Entre as substâncias que podem ser identificadas pelo equipamento certificado estão
- Anfetamina
- Cocaína
- MDMA (ecstasy)
- 6-MAM (heroína)
- LSD
- Delta-9-THC (cannabis)
- Fentanil
- Cetamina
- K2 (canabinoides sintéticos)
- Morfina
- Metanfetamina
- MDPV
O equipamento certificado pelo Inmetro recebeu o Certificado de Conformidade nº 040/T/2024.
Uso de medicamentos exige avaliação individual
A regulamentação também levantou dúvidas sobre pessoas que utilizam medicamentos à base de canabidiol, antidepressivos ou ansiolíticos.
No caso do CBD, é importante diferenciar a substância do THC, componente da cannabis associado aos efeitos psicoativos.
Produtos medicinais podem ter ausência de THC ou conter pequenas quantidades, dependendo da formulação.
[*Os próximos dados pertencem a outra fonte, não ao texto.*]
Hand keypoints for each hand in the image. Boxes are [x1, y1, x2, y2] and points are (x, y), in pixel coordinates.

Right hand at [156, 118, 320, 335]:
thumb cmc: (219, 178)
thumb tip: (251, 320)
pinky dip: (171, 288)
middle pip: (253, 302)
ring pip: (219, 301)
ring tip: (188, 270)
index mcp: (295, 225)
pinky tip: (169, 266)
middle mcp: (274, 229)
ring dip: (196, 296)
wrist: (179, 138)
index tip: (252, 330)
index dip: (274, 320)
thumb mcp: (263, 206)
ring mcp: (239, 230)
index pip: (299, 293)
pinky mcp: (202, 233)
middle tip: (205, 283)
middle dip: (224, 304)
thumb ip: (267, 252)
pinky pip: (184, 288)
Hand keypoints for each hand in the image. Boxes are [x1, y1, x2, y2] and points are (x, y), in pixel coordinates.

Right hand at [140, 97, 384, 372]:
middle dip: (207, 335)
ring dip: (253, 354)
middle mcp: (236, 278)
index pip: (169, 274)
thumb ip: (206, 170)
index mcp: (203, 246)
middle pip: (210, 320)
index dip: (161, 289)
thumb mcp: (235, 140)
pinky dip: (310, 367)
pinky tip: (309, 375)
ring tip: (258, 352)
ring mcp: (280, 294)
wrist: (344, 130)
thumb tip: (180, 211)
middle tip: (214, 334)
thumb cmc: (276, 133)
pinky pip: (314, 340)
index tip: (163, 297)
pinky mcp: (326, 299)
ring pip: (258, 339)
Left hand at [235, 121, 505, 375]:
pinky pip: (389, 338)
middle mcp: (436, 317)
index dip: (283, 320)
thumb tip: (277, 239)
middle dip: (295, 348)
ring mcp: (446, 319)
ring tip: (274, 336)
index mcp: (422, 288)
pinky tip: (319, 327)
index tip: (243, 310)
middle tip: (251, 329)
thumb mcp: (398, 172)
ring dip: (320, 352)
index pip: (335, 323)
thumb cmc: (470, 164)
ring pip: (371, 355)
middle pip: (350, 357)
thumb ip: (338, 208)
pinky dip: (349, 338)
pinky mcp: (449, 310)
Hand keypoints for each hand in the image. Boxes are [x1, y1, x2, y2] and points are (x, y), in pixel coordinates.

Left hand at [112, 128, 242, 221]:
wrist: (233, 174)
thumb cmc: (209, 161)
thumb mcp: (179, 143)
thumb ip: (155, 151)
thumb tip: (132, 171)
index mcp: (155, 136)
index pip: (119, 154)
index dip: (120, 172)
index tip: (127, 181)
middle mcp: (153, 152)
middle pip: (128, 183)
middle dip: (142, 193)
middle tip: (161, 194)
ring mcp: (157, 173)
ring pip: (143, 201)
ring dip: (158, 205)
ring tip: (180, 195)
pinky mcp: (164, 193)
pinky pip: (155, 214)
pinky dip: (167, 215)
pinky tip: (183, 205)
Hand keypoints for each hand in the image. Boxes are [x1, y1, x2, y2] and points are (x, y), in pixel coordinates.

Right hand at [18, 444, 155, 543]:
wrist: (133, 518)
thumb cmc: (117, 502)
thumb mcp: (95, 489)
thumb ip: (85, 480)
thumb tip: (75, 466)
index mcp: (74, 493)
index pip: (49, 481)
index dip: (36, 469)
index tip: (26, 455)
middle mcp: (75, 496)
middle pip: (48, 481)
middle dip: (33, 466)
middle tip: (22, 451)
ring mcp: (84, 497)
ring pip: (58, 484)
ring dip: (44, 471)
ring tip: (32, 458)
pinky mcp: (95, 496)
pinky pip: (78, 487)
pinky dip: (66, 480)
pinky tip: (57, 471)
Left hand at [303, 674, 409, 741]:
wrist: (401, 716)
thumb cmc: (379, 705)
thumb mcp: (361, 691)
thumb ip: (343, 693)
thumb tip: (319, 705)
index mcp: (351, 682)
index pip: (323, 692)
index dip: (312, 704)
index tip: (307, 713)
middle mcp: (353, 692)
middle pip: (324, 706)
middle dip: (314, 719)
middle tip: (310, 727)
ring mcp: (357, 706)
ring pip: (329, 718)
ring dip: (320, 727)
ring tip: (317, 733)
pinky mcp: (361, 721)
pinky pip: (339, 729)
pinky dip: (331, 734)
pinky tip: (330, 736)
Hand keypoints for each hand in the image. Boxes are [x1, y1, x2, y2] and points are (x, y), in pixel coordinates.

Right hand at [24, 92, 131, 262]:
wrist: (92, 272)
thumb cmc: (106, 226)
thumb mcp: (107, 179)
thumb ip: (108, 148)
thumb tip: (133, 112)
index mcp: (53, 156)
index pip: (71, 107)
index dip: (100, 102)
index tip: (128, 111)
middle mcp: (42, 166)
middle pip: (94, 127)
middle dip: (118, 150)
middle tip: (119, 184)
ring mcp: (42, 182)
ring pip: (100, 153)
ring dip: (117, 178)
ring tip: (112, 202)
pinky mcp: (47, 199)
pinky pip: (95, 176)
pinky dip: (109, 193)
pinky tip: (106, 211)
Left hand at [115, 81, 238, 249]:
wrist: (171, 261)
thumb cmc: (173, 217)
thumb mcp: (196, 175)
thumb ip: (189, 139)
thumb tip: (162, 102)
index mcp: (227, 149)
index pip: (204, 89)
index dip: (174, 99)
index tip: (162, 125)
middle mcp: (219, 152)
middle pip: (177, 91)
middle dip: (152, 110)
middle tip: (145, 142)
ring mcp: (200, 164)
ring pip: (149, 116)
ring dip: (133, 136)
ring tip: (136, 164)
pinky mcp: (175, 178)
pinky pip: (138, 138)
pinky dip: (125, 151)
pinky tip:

Por isso, não é possível afirmar que todo medicamento à base de CBD provocará ou não um resultado positivo.

Além disso, alguns medicamentos podem causar sonolência ou comprometer a capacidade psicomotora. Nesses casos, a avaliação sobre dirigir deve considerar a prescrição médica, a dosagem e a reação de cada pessoa.
O mesmo vale para antidepressivos, ansiolíticos e outros medicamentos. O drogômetro não identifica genericamente todos os remédios, mas pode reagir a substâncias específicas incluídas no painel de detecção.
Resultado preliminar pode exigir confirmação
O drogômetro funciona como uma ferramenta de triagem durante a fiscalização.
Em situações que exigirem comprovação técnica para procedimentos administrativos, criminais ou judiciais, o resultado preliminar poderá precisar de confirmação por análise laboratorial.
A regulamentação do Contran era necessária para permitir a implementação da tecnologia nas fiscalizações.
Embora o equipamento já tivesse certificação do Inmetro desde 2024, sua utilização dependia das regras estabelecidas pelo órgão de trânsito.